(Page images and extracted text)
··········

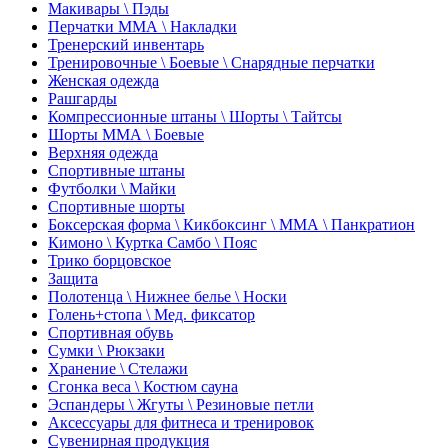
Макивары \ Пэды
Перчатки ММА \ Накладки
Тренерский инвентарь
Тренировочные \ Боевые \ Снарядные перчатки
Женская одежда
Рашгарды
Компрессионные штаны \ Шорты \ Тайтсы
Шорты ММА \ Боевые
Верхняя одежда
Спортивные штаны
Футболки \ Майки
Спортивные шорты
Боксерская форма \ Кикбоксинг \ ММА \ Панкратион
Кимоно \ Куртка Самбо \ Пояс
Трико борцовское
Защита
Полотенца \ Нижнее белье \ Носки
Голень+стопа \ Мед. фиксатор
Спортивная обувь
Сумки \ Рюкзаки
Хранение \ Стелажи
Сгонка веса \ Костюм сауна
Эспандеры \ Жгуты \ Резиновые петли
Аксессуары для фитнеса и тренировок
Сувенирная продукция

··········

Repeat only the tail of the entries, exactly: the line containing "Полотенца \ Нижнее белье \ Носки" and every line after it, to the end.

# RESULT OF THIS EXERCISE
Полотенца \ Нижнее белье \ Носки
Голень+стопа \ Мед. фиксатор
Спортивная обувь
Сумки \ Рюкзаки
Хранение \ Стелажи
Сгонка веса \ Костюм сауна
Эспандеры \ Жгуты \ Резиновые петли
Аксессуары для фитнеса и тренировок
Сувенирная продукция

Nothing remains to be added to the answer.